Stephanie Pace Marshall, Founder and Executive Director of Illinois Mathematics and Science Academy, challenged the group to explore the question, “What would we call ourselves if we didn’t call ourselves schools?” Since the summit, I have found myself pondering this question.
The alumni depiction of their Idyllwild Arts experience is so much more than is conjured up when one thinks of a school. Clay Alexander ’94, who invented the world’s first LED track light bulb, says that he was always an inventor and that studying Theatre at Idyllwild Arts taught him the value of collaboration, which is the underpinning of his success today (which frankly is quite considerable). Elora Hardy ’99 studied Visual Arts at the Academy and is described as “having it all as a designer for Donna Karan.” She is now the founder of IBUKU, a sustainable construction company in Bali, and was named one of Architectural Digest’s top ten innovators in 2013. As you read this, countless other Idyllwild Arts Academy alumni are excelling in careers within and outside of the arts.

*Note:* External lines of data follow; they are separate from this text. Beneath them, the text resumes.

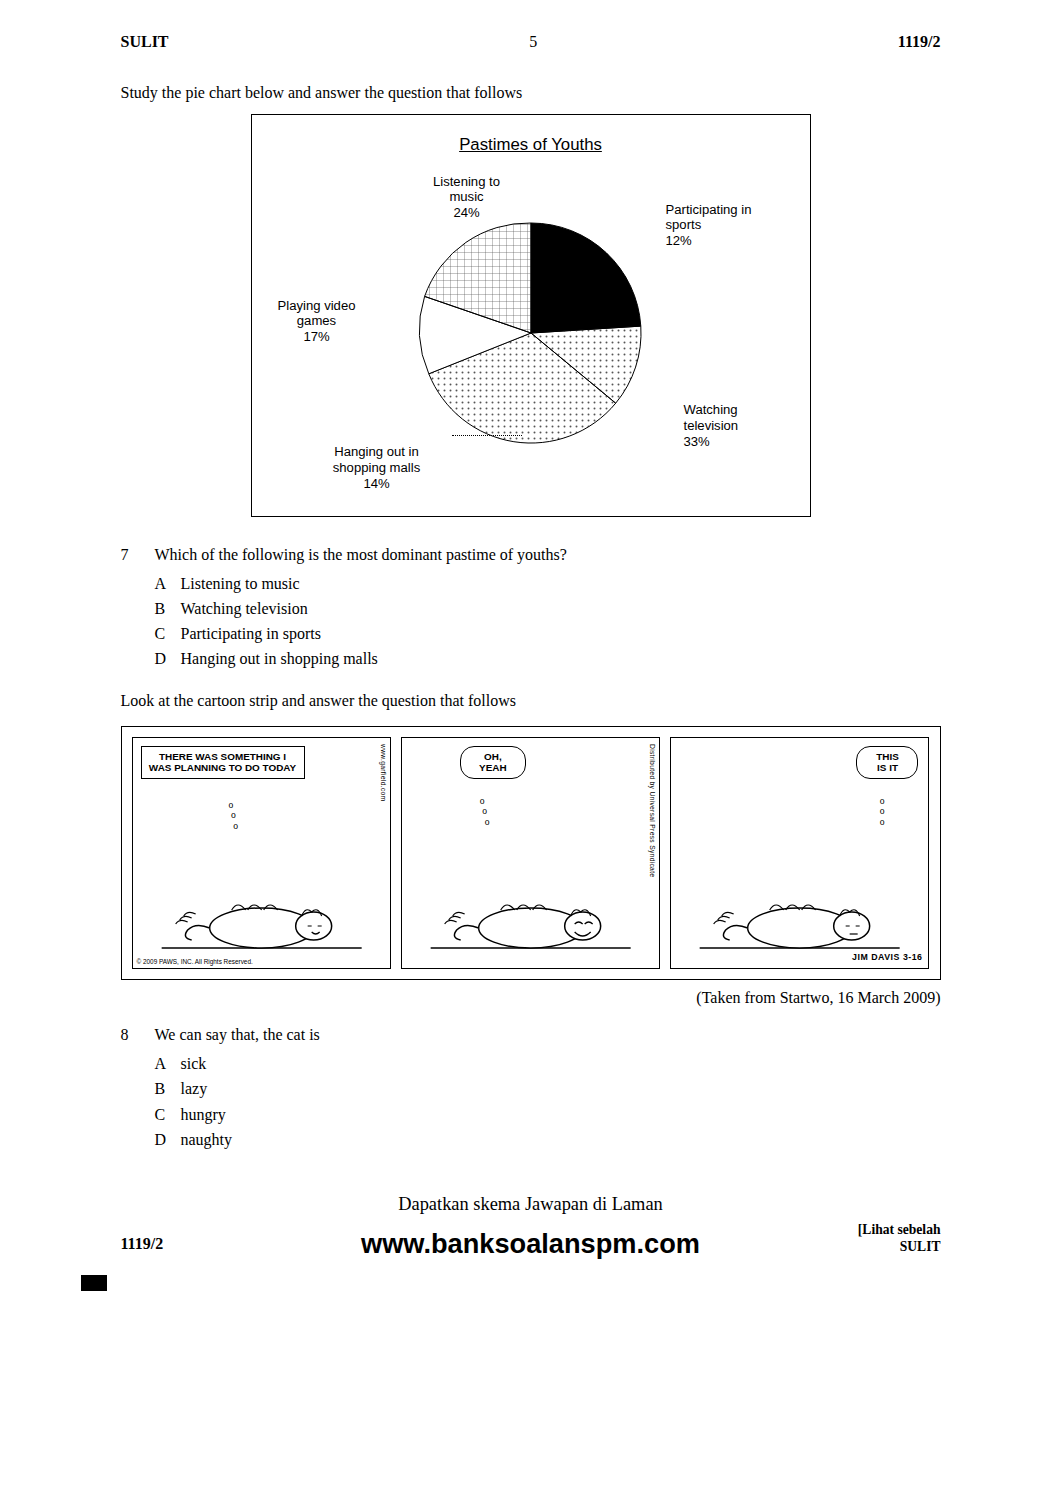SULIT 5 1119/2
Study the pie chart below and answer the question that follows
Pastimes of Youths
Listening to
music
24%
Participating in
sports
12%
Playing video
games
17%
Hanging out in
shopping malls
14%
Watching
television
33%
7 Which of the following is the most dominant pastime of youths?
AListening to music
BWatching television
CParticipating in sports
DHanging out in shopping malls
Look at the cartoon strip and answer the question that follows
THERE WAS SOMETHING I
WAS PLANNING TO DO TODAY
o
o
o
www.garfield.com
© 2009 PAWS, INC. All Rights Reserved.
OH,
YEAH
o
o
o
Distributed by Universal Press Syndicate
THIS
IS IT
o
o
o
JIM DAVIS 3-16
(Taken from Startwo, 16 March 2009)
8 We can say that, the cat is
Asick
Blazy
Chungry
Dnaughty
Dapatkan skema Jawapan di Laman
www.banksoalanspm.com
1119/2
[Lihat sebelah
SULIT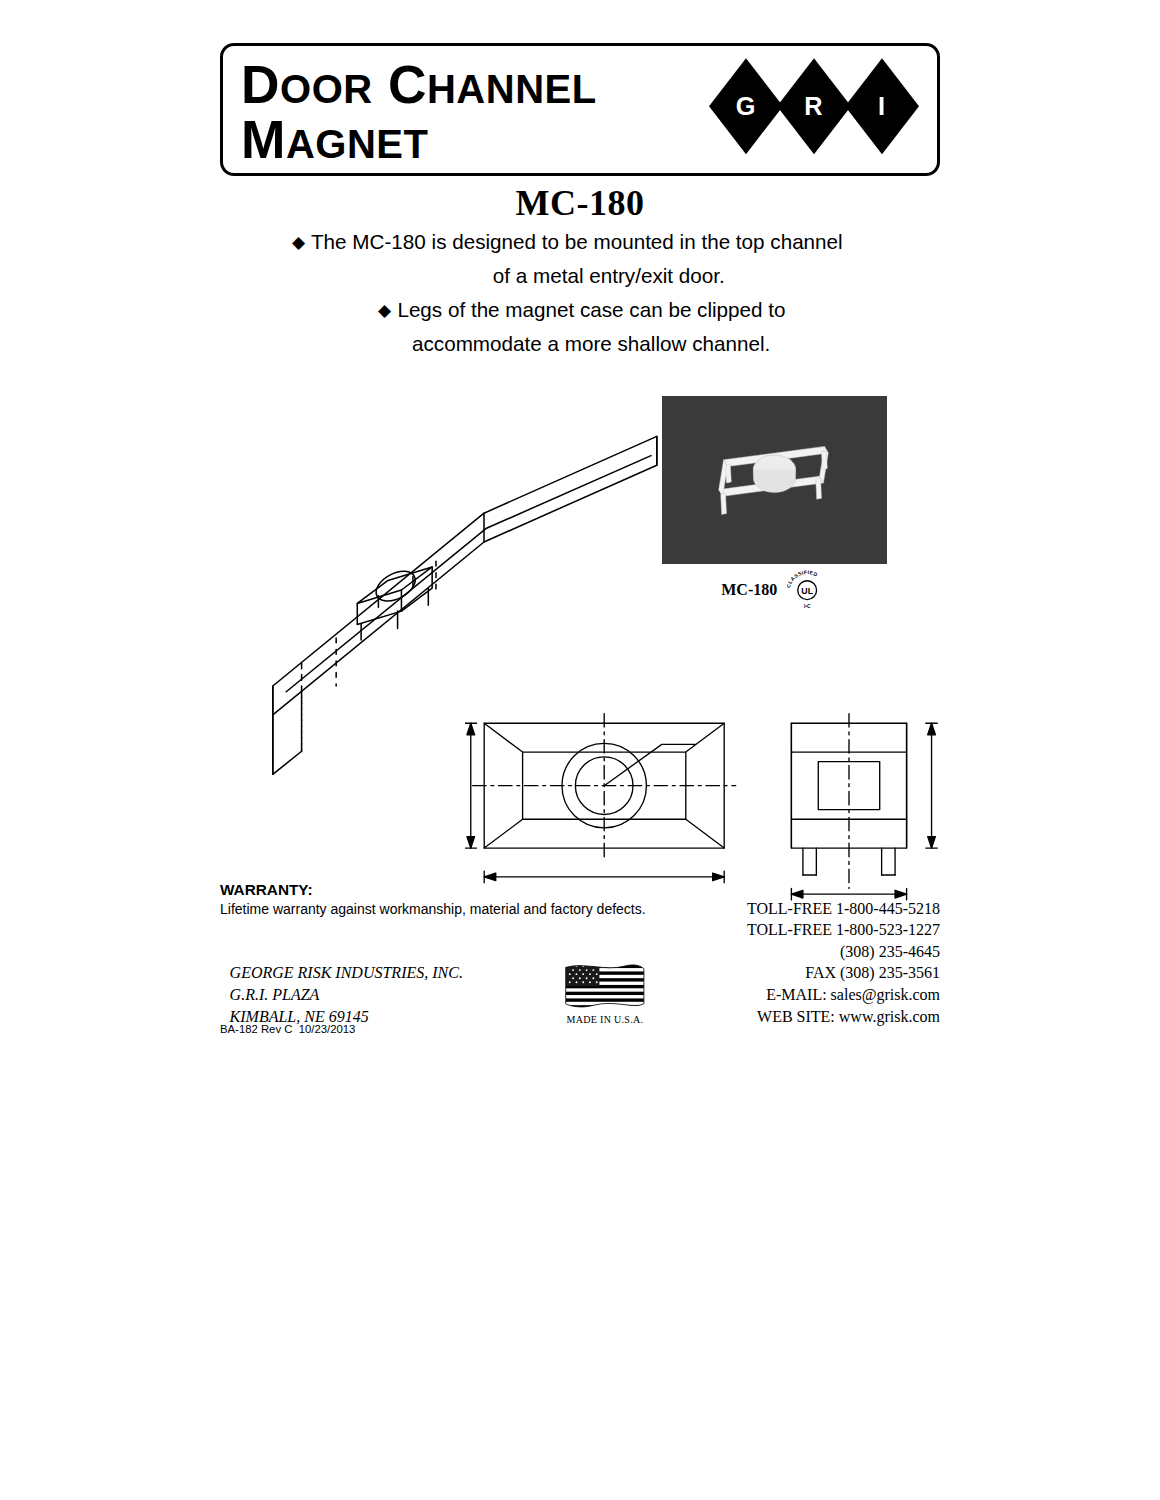DOOR CHANNEL
MAGNET
G
R
I
MC-180
◆The MC-180 is designed to be mounted in the top channel
of a metal entry/exit door.
◆Legs of the magnet case can be clipped to
accommodate a more shallow channel.
MC-180 UL CLASSIFIED I•C
WARRANTY:
Lifetime warranty against workmanship, material and factory defects.
GEORGE RISK INDUSTRIES, INC.
G.R.I. PLAZA
KIMBALL, NE 69145
MADE IN U.S.A.
TOLL-FREE 1-800-445-5218
TOLL-FREE 1-800-523-1227
(308) 235-4645
FAX (308) 235-3561
E-MAIL: sales@grisk.com
WEB SITE: www.grisk.com
BA-182 Rev C 10/23/2013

At Idyllwild Arts, we believe that art is an essential solution to global challenges. While our mission to change lives through the transformative power of art hasn’t altered for over seventy years, we always seek to remain relevant to the students we serve and the challenges that await them.
Dr. Stephanie Pace Marshall was right. The word “school’ cannot solely define who we are and why we matter in the world. Idyllwild Arts will continue to be a laboratory for our citizen-artists to create, discover, and explore themselves, their world, and their place in it. Some people call that school, some people call it camp, and some people even call it home.